Stated goal:
Rescale the records below by writing every line out again, pose and dot lines included. Multiply only the "Dot at:" coordinates given for the second picture of each pair by 2.55, round them to whole numbers with halves rounding up, and leave the picture lines out.
········
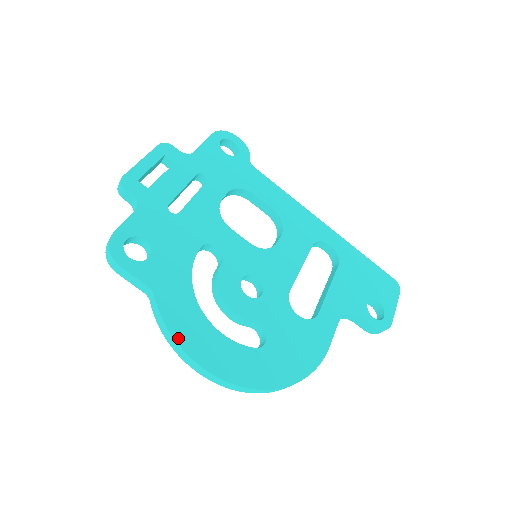
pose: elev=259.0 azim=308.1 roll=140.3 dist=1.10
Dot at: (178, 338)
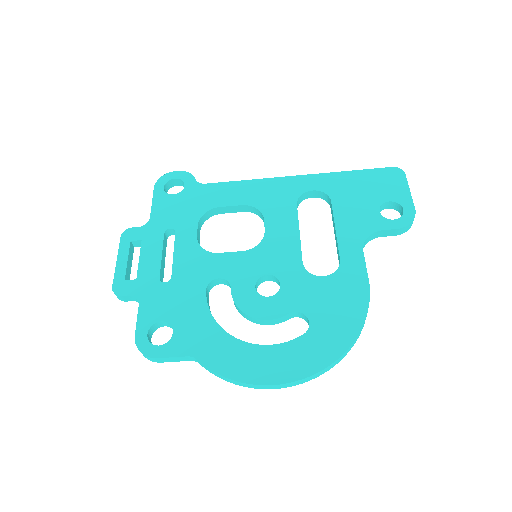
Dot at: (236, 377)
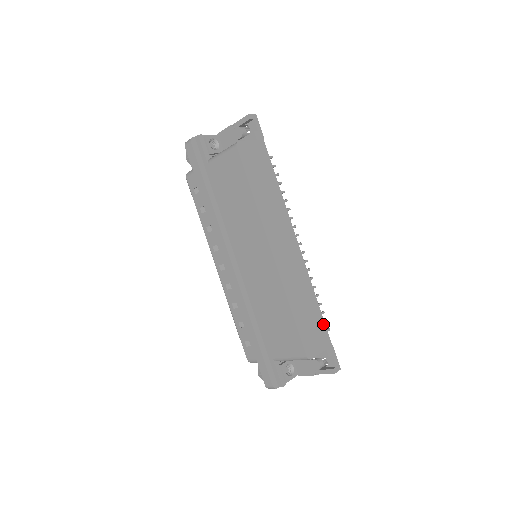
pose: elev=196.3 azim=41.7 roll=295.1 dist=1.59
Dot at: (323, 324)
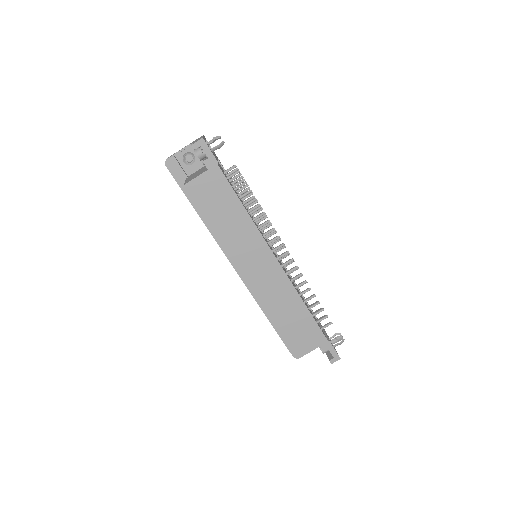
Dot at: (316, 326)
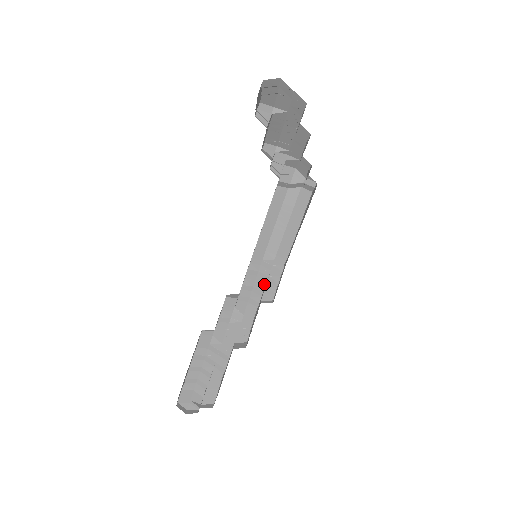
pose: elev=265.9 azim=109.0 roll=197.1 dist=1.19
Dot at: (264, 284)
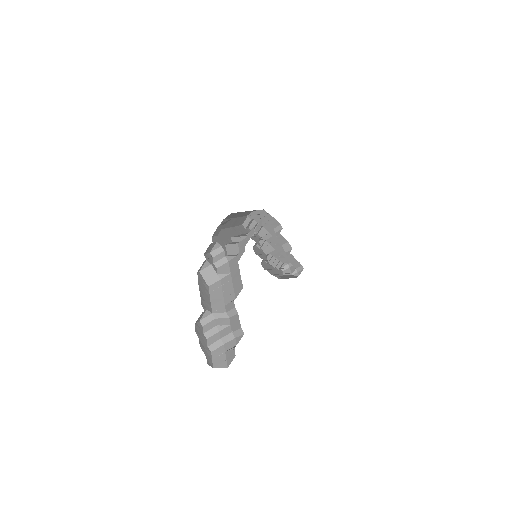
Dot at: (262, 218)
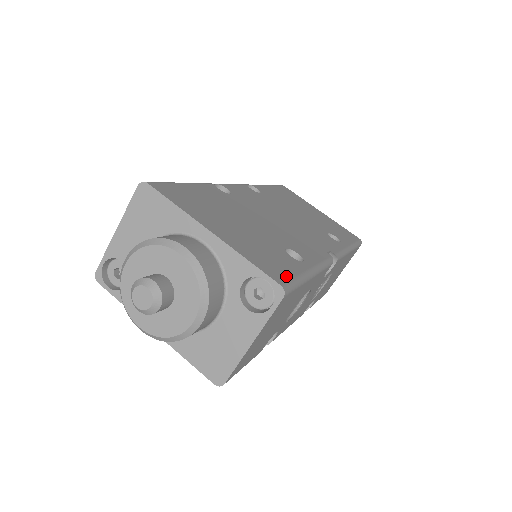
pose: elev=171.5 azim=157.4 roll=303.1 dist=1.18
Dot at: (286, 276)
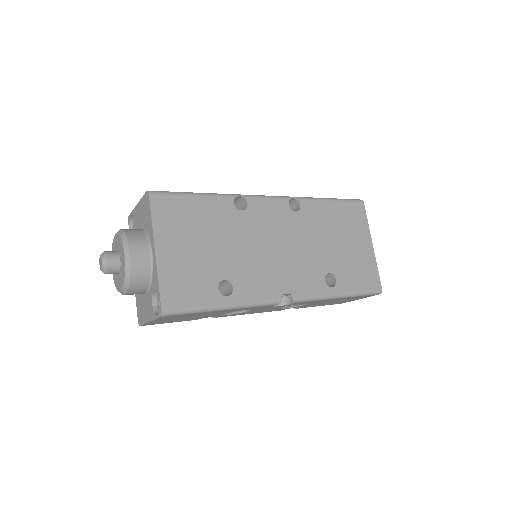
Dot at: (180, 304)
········
The reply:
pose: elev=259.0 azim=308.1 roll=140.3 dist=1.10
Dot at: (178, 338)
Dot at: (602, 961)
pose: elev=196.3 azim=41.7 roll=295.1 dist=1.59
Dot at: (323, 324)
Dot at: (806, 831)
pose: elev=265.9 azim=109.0 roll=197.1 dist=1.19
Dot at: (264, 284)
Dot at: (668, 556)
pose: elev=171.5 azim=157.4 roll=303.1 dist=1.18
Dot at: (286, 276)
Dot at: (459, 775)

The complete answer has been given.